About this exercise :: Exactly the lines from the beginning of the records to the line with "занимается проектированием интегральных", both ends included, are to be given again, and pictures are to be left out.

Stored data entries:
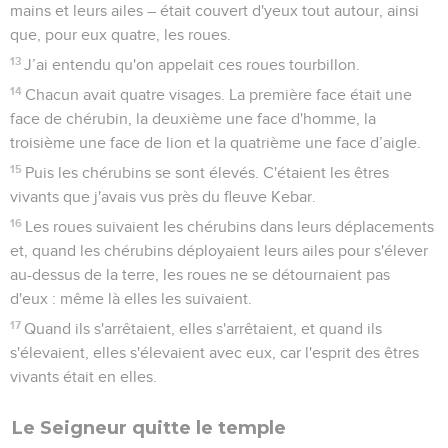
mains et leurs ailes – était couvert d'yeux tout autour, ainsi
que, pour eux quatre, les roues.
13
J’ai entendu qu'on appelait ces roues tourbillon.
14
Chacun avait quatre visages. La première face était une
face de chérubin, la deuxième une face d'homme, la
troisième une face de lion et la quatrième une face d’aigle.
15
Puis les chérubins se sont élevés. C'étaient les êtres
vivants que j'avais vus près du fleuve Kebar.
16
Les roues suivaient les chérubins dans leurs déplacements
et, quand les chérubins déployaient leurs ailes pour s'élever
au-dessus de la terre, les roues ne se détournaient pas
d'eux : même là elles les suivaient.
17
Quand ils s'arrêtaient, elles s'arrêtaient, et quand ils
s'élevaient, elles s'élevaient avec eux, car l'esprit des êtres
vivants était en elles.
Le Seigneur quitte le temple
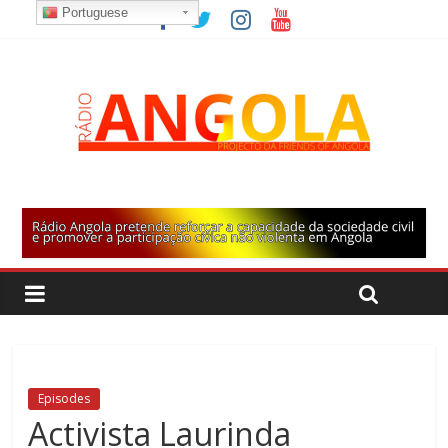
Portuguese
Episodes
Activista Laurinda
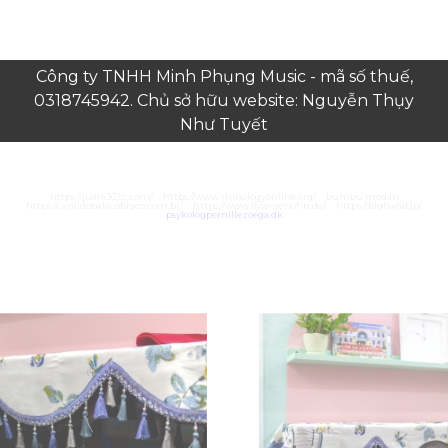
Công ty TNHH Minh Phụng Music - mã số thuế,
0318745942. Chủ sở hữu website: Nguyễn Thụy
Như Tuyết
https://juara303z.com/
https://www.rhinologyonline.org/
bumbu medan
https://canildobalacobraco.com.br/
https://www.flvw-iserlohn.de/
https://bighand.jp/
psykologpernillezoega.dk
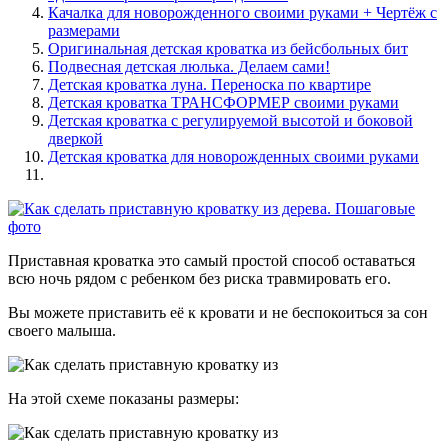
Качалка для новорожденного своими руками + Чертёж с
размерами
Оригинальная детская кроватка из бейсбольных бит
Подвесная детская люлька. Делаем сами!
Детская кроватка луна. Переноска по квартире
Детская кроватка ТРАНСФОРМЕР своими руками
Детская кроватка с регулируемой высотой и боковой
дверкой
Детская кроватка для новорожденных своими руками
Приставная кроватка это самый простой способ оставаться
всю ночь рядом с ребенком без риска травмировать его.
Вы можете приставить её к кровати и не беспокоиться за сон
своего малыша.
На этой схеме показаны размеры:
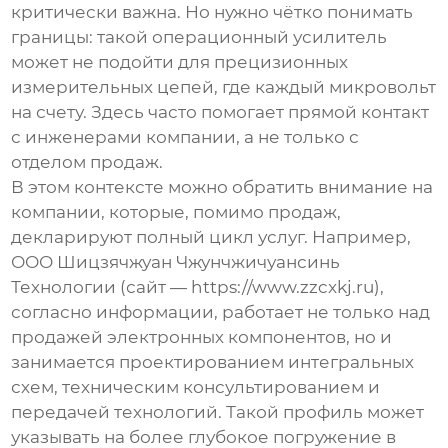
критически важна. Но нужно чётко понимать
границы: такой
операционный усилитель
может не подойти для прецизионных
измерительных цепей, где каждый микровольт
на счету. Здесь часто помогает прямой контакт
с инженерами компании, а не только с
отделом продаж.
В этом контексте можно обратить внимание на
компании, которые, помимо продаж,
декларируют полный цикл услуг. Например,
ООО Шицзячжуан Чжунчжичуансинь
Технологии
(сайт —
https://www.zzcxkj.ru
),
согласно информации, работает не только над
продажей электронных компонентов, но и
занимается проектированием интегральных
схем, техническим консультированием и
передачей технологий. Такой профиль может
указывать на более глубокое погружение в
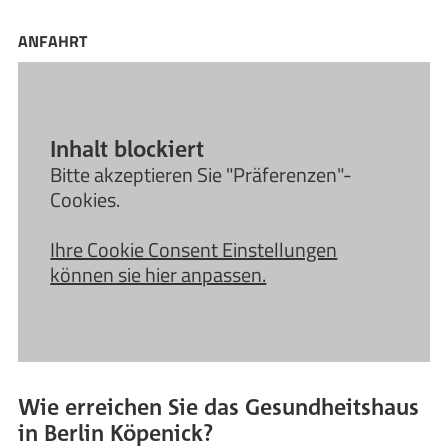
ANFAHRT
Inhalt blockiert
Bitte akzeptieren Sie "Präferenzen"-
Cookies.
Ihre Cookie Consent Einstellungen
können sie hier anpassen.
Wie erreichen Sie das Gesundheitshaus
in Berlin Köpenick?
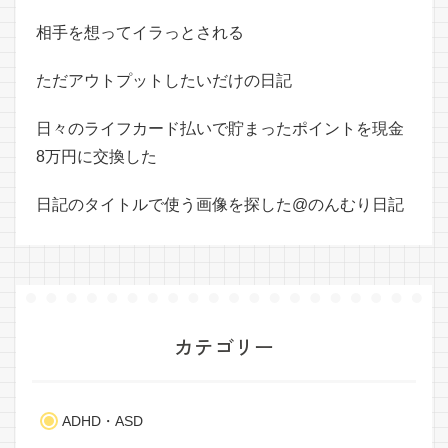
相手を想ってイラっとされる
ただアウトプットしたいだけの日記
日々のライフカード払いで貯まったポイントを現金
8万円に交換した
日記のタイトルで使う画像を探した@のんむり日記
カテゴリー
ADHD・ASD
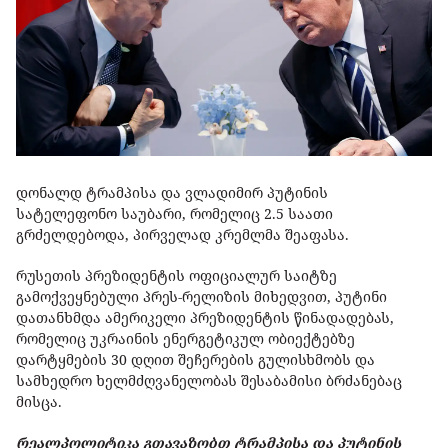
დონალდ ტრამპისა და ვლადიმირ პუტინის
სატელეფონო საუბარი, რომელიც 2.5 საათი
გრძელდებოდა, პირველად კრემლმა შეაფასა.
რუსეთის პრეზიდენტის ოფიციალურ საიტზე
გამოქვეყნებული პრეს-რელიზის მიხედვით, პუტინი
დათანხმდა ამერიკელი პრეზიდენტის წინადადებას,
რომელიც უკრაინის ენერგეტიკულ ობიექტებზე
დარტყმების 30 დღით შეჩერების გულისხმობს და
სამხედრო ხელმძღვანელობას შესაბამისი ბრძანებაც
მისცა.
რეალპოლიტიკა გთავაზობთ ტრამპისა და პუტინის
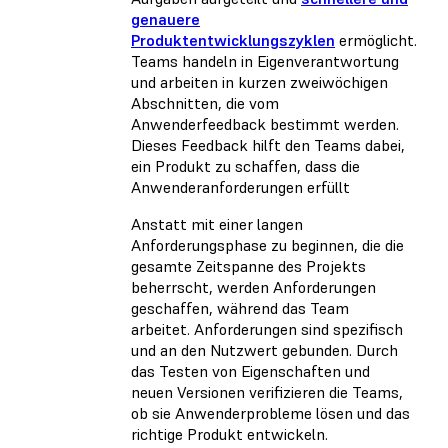
genauere
Produktentwicklungszyklen
ermöglicht.
Teams handeln in Eigenverantwortung
und arbeiten in kurzen zweiwöchigen
Abschnitten, die vom
Anwenderfeedback bestimmt werden.
Dieses Feedback hilft den Teams dabei,
ein Produkt zu schaffen, dass die
Anwenderanforderungen erfüllt
Anstatt mit einer langen
Anforderungsphase zu beginnen, die die
gesamte Zeitspanne des Projekts
beherrscht, werden Anforderungen
geschaffen, während das Team
arbeitet. Anforderungen sind spezifisch
und an den Nutzwert gebunden. Durch
das Testen von Eigenschaften und
neuen Versionen verifizieren die Teams,
ob sie Anwenderprobleme lösen und das
richtige Produkt entwickeln.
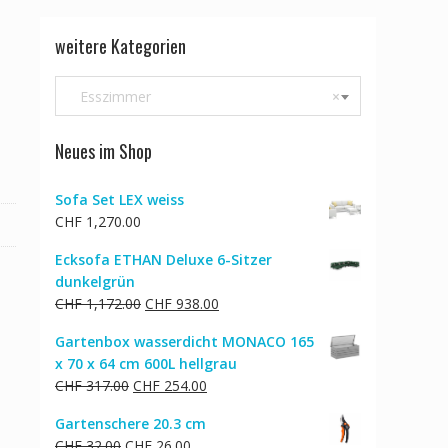
weitere Kategorien
Esszimmer
×
Neues im Shop
Sofa Set LEX weiss
CHF
1,270.00
Ecksofa ETHAN Deluxe 6-Sitzer
dunkelgrün
Ursprünglicher
Aktueller
CHF
1,172.00
CHF
938.00
Preis
Preis
Gartenbox wasserdicht MONACO 165
war:
ist:
x 70 x 64 cm 600L hellgrau
CHF 1,172.00
CHF 938.00.
Ursprünglicher
Aktueller
CHF
317.00
CHF
254.00
Preis
Preis
Gartenschere 20.3 cm
war:
ist:
Ursprünglicher
Aktueller
CHF
32.00
CHF
26.00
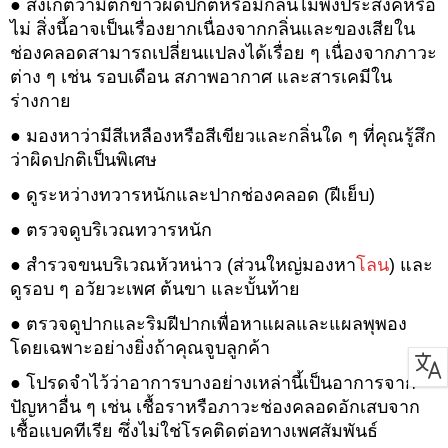
● สังเกตว่ามีตกขาวผิดปกติหรือมีกลิ่นไม่พึงประสงค์หรือ
ไม่ สิ่งนี้อาจเป็นเรื่องยากเนื่องจากกลิ่นและของเสียใน
ช่องคลอดสามารถเปลี่ยนแปลงได้เรื่อย ๆ เนื่องจากภาวะ
ต่าง ๆ เช่น รอบเดือน สภาพอากาศ และสารเคมีใน
ร่างกาย
● มองหาว่ามีสีเหลืองหรือสีเขียวและกลิ่นใด ๆ ที่คุณรู้สึก
ว่าผิดปกติเป็นพิเศษ
● ดูระหว่างทวารหนักและปากช่องคลอด (ฝีเย็บ)
● ตรวจดูบริเวณทวารหนัก
● สำรวจขนบริเวณหัวหน่าว (ส่วนใหญ่มองหา
โลน
) และ
ดูรอบ ๆ อวัยวะเพศ ต้นขา และบั้นท้าย
● ตรวจดูปากและริมฝีปากเพื่อหาแผลและแผลพุพอง
โดยเฉพาะอย่างยิ่งถ้าคุณจูบลูกค้า
● โปรดจำไว้ว่าอาการบางอย่างเหล่านี้เป็นอาการจาก
ปัญหาอื่น ๆ เช่น เชื้อราหรือภาวะช่องคลอดอักเสบจาก
เชื้อแบคทีเรีย ซึ่งไม่ใช่โรคติดต่อทางเพศสัมพันธ์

Answer area ::
mains et leurs ailes – était couvert d'yeux tout autour, ainsi
que, pour eux quatre, les roues.
13
J’ai entendu qu'on appelait ces roues tourbillon.
14
Chacun avait quatre visages. La première face était une
face de chérubin, la deuxième une face d'homme, la
troisième une face de lion et la quatrième une face d’aigle.
15
Puis les chérubins se sont élevés. C'étaient les êtres
vivants que j'avais vus près du fleuve Kebar.
16
Les roues suivaient les chérubins dans leurs déplacements
et, quand les chérubins déployaient leurs ailes pour s'élever
au-dessus de la terre, les roues ne se détournaient pas
d'eux : même là elles les suivaient.
17
Quand ils s'arrêtaient, elles s'arrêtaient, et quand ils
s'élevaient, elles s'élevaient avec eux, car l'esprit des êtres
vivants était en elles.
Le Seigneur quitte le temple
Portuguese
Episodes
Activista Laurinda
Công ty TNHH Minh Phụng Music - mã số thuế,
0318745942. Chủ sở hữu website: Nguyễn Thụy
Như Tuyết
https://juara303z.com/
https://www.rhinologyonline.org/
bumbu medan
https://canildobalacobraco.com.br/
https://www.flvw-iserlohn.de/
https://bighand.jp/
psykologpernillezoega.dk
Качалка для новорожденного своими руками + Чертёж с
размерами
Оригинальная детская кроватка из бейсбольных бит
Подвесная детская люлька. Делаем сами!
Детская кроватка луна. Переноска по квартире
Детская кроватка ТРАНСФОРМЕР своими руками
Детская кроватка с регулируемой высотой и боковой
дверкой
Детская кроватка для новорожденных своими руками
Приставная кроватка это самый простой способ оставаться
всю ночь рядом с ребенком без риска травмировать его.
Вы можете приставить её к кровати и не беспокоиться за сон
своего малыша.
На этой схеме показаны размеры:
критически важна. Но нужно чётко понимать
границы: такой
операционный усилитель
может не подойти для прецизионных
измерительных цепей, где каждый микровольт
на счету. Здесь часто помогает прямой контакт
с инженерами компании, а не только с
отделом продаж.
В этом контексте можно обратить внимание на
компании, которые, помимо продаж,
декларируют полный цикл услуг. Например,
ООО Шицзячжуан Чжунчжичуансинь
Технологии
(сайт —
https://www.zzcxkj.ru
),
согласно информации, работает не только над
продажей электронных компонентов, но и
занимается проектированием интегральных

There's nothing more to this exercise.